Casos así, pero también otros, demuestran que no siempre las prohibiciones las llevan a cabo regímenes autoritarios por razones de sometimiento político o fanatismo religioso. A veces la censura se produce en sociedades con sistemas democráticos (ocurrió con ‘Las uvas de la ira’ de Steinbeck, acusado de comunista), cuando no es la corrección política la que anima censuras y persecuciones. Fue el caso de ‘Tintín en El Congo’, segundo título de la saga de Hergé, al que se ha venido acusando de racista y colonialista, o de ‘Ningún beso para mamá’ de Toni Ungerer, criticado por los círculos feministas. Pero hay más: desde el eterno ‘El Principito’ de Saint-Exupery que la dictadura argentina consideraba que debía ser prohibido porque fomentaba una “ilimitada fantasía” hasta el ‘Diario de Ana Frank’, que ha tenido sus detractores como lectura ilustrativa para los niños con su relato en primera persona de la persecución nazi a los judíos.

“Un hilo infinito”

“Es un hilo infinito del que no paras de tirar”, explica el director de la Biblioteca, Jorge Gómez, que está viviendo su primer Día del Libro –en Dávalos los actos se prolongan durante casi todo el mes de abril– y que ha apostado por esta temática para esta edición. El acto central del día 23 reunirá a ‘personas libro’, con una puesta en escena inspirada en la novela ‘Fahrenheit 451’, de Ray Bradbury, cuyo título hace referencia a la temperatura a la que arde el papel y cuyas páginas cuentan las peripecias de unos activistas que asumían como misión salvar libros de las llamas.
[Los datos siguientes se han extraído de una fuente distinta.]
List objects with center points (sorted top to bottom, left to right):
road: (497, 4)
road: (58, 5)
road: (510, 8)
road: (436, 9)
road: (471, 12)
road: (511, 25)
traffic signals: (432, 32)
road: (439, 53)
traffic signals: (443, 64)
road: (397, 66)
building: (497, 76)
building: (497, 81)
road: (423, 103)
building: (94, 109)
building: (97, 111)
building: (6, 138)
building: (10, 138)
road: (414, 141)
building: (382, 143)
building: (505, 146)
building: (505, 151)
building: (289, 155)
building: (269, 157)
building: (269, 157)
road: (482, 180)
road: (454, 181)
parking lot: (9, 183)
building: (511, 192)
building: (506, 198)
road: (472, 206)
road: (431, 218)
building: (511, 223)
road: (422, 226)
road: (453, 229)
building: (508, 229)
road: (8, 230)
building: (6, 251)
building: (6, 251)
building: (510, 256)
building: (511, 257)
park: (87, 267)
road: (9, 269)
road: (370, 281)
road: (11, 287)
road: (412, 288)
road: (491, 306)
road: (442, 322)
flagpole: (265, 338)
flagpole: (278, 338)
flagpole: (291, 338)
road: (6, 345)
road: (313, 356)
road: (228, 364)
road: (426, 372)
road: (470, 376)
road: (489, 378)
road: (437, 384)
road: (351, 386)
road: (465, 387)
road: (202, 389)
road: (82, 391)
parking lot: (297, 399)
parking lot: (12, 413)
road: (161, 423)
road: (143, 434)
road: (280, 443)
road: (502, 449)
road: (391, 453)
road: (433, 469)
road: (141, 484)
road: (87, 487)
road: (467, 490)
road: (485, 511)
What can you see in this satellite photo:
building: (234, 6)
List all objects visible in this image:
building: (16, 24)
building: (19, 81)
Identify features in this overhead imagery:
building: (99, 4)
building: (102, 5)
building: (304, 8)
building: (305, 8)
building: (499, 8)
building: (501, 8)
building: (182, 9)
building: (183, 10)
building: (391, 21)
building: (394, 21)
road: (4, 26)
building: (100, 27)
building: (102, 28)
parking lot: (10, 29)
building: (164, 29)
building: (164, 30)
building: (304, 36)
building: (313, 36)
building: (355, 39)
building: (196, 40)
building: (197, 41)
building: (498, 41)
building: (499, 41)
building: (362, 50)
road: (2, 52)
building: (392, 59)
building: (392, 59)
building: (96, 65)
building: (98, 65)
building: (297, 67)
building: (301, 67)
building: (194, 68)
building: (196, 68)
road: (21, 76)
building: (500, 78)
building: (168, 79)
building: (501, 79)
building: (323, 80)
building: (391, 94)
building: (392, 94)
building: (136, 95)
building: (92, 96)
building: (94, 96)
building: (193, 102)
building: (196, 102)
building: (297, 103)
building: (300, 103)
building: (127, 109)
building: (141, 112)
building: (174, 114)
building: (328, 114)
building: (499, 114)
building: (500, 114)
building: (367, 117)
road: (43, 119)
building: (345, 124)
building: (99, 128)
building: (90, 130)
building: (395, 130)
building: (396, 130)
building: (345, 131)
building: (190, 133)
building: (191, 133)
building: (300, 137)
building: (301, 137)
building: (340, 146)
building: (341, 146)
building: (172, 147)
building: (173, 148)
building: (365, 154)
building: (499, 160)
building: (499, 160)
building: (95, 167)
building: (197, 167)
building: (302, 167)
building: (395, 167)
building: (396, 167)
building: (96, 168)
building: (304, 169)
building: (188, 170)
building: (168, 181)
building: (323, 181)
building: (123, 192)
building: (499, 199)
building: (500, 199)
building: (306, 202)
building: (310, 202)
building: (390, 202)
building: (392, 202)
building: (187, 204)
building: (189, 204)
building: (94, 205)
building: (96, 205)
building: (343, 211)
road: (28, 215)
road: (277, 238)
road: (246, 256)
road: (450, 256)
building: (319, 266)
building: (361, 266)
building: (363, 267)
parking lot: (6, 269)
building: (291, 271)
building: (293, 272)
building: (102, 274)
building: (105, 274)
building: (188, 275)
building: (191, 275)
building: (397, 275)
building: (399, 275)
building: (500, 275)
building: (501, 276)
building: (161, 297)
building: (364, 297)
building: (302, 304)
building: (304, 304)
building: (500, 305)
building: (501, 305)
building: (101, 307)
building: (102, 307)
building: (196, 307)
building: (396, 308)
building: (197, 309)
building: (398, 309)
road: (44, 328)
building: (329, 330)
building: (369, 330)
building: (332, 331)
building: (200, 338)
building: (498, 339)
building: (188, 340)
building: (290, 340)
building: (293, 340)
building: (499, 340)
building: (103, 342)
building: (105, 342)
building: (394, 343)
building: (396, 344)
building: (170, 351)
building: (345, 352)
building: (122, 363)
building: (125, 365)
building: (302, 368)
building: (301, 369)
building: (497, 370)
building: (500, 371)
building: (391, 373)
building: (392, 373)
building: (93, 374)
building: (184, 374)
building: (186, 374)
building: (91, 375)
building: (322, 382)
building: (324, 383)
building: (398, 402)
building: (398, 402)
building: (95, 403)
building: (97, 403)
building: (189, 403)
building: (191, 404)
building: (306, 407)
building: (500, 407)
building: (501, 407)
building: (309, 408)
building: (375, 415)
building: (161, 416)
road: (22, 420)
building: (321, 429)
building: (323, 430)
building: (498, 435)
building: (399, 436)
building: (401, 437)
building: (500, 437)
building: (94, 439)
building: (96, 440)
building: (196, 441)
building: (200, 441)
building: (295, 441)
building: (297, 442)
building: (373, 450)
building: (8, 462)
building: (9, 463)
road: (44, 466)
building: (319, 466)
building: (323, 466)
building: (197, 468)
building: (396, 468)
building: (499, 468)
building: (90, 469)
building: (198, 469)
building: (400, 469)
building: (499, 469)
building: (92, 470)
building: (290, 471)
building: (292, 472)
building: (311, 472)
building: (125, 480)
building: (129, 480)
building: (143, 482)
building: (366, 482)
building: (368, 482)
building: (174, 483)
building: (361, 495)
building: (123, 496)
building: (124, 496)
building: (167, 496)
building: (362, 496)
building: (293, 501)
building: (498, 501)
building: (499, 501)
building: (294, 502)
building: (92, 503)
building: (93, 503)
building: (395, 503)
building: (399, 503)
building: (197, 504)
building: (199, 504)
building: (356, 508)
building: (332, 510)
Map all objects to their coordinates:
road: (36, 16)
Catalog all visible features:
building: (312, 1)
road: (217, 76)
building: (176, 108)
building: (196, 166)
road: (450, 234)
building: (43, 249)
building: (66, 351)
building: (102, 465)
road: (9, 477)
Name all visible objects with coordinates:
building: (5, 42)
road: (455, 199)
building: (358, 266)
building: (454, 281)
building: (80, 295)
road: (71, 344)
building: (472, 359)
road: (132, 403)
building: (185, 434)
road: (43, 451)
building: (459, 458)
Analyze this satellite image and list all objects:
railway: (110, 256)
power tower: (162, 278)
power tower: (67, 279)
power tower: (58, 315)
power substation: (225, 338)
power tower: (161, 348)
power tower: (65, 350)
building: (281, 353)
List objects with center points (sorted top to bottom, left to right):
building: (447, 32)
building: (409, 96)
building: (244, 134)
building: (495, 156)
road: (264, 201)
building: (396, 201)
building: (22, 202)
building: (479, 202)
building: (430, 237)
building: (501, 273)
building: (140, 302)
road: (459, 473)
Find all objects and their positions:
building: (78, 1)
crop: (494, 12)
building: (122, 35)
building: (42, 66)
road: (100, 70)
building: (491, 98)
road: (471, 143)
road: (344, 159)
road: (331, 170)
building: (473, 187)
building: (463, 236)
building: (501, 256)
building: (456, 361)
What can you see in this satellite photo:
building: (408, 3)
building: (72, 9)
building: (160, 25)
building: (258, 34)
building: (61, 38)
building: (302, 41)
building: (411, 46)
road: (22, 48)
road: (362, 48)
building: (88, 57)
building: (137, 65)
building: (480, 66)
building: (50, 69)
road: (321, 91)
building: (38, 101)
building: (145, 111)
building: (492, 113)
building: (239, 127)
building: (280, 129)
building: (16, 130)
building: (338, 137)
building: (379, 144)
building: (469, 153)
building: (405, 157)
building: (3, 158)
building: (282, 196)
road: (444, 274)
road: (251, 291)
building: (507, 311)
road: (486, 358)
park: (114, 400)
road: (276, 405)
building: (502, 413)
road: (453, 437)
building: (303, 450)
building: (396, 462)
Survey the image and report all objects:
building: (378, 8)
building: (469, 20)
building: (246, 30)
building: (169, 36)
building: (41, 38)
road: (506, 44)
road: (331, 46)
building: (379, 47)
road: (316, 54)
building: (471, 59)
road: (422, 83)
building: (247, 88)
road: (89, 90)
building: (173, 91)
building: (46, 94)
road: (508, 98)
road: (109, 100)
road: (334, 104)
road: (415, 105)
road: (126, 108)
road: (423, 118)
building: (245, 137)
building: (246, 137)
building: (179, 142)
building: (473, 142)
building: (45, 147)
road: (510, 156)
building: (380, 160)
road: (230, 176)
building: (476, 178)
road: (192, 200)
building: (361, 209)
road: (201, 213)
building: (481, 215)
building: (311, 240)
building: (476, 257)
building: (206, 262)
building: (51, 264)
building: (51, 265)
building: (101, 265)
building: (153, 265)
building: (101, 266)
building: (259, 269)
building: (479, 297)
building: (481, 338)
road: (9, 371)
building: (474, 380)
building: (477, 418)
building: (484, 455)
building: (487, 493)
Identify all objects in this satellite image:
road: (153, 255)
Es la historia que se ha vivido en muchos países y siglos, como relatan diez paneles didácticos en la segunda planta del palacio, donde se da cuenta de que ha existido censura previa –en España instaurada por los Reyes Católicos en 1502, en Suecia eliminada de manera pionera en 1766–, prohibiciones por motivos políticos y religiosos (con capítulo especial para el Índice de Libros Prohibidos de la Inquisición) o se narra el ‘Bibliocausto’ iniciado en la Alemania de Hitler con una gran quema en el Babelplatz de Berlín el 10 de mayo de 1933. Estas notas históricas están rematadas por una frase de Heine: “Allí donde se queman libros, se terminan quemando también personas”.

De momento y como fenomenal aperitivo para el Día del Libro, Dávalos anima estos días a sus usuarios a pasear entre libros con historias apasionantes y a llevarse alguno de los volúmenes a casa para disfrutar de unas lecturas que en otros países o en otros momentos de la historia algunos lectores no pudieron tomar entre sus manos por subversivas o por indecentes. No tengan miedo y confíen en Oscar Wilde: “Los libros que el mundo llama inmorales son los libros que muestran al mundo su propia vergüenza”. Pasen y lean: el ‘infierno’ les espera.